ASSIGNED TASK:
Keep the pictures out and restate every record exactly.

DATA FOR THIS EXERCISE:
======

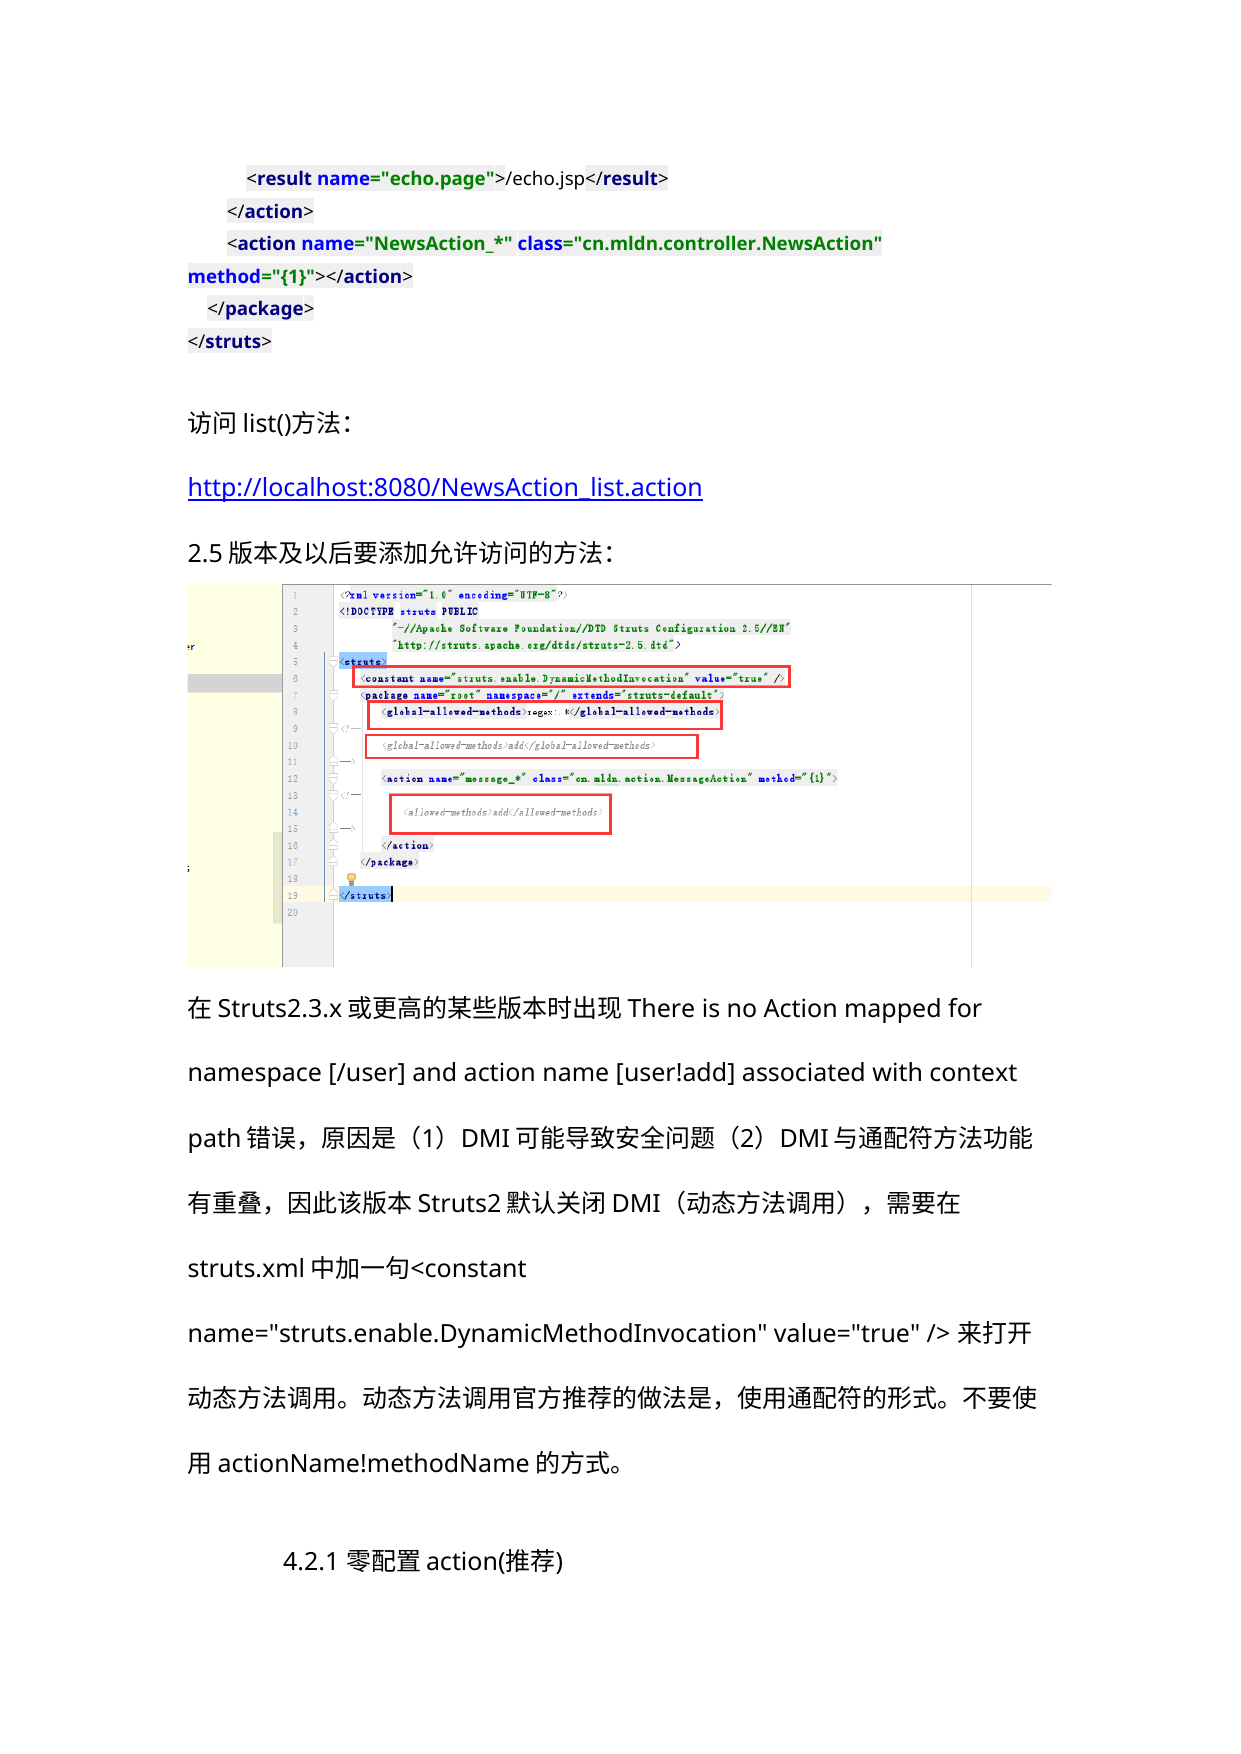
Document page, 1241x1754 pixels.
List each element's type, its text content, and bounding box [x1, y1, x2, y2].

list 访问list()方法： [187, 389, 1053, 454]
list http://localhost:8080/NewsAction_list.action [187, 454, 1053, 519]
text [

======

REPLY TO THE EXERCISE:
Document page, 1241x1754 pixels.
List each element's type, its text content, and bounding box [x1, y1, x2, y2].

list 访问list()方法： [187, 389, 1053, 454]
list http://localhost:8080/NewsAction_list.action [187, 454, 1053, 519]
text [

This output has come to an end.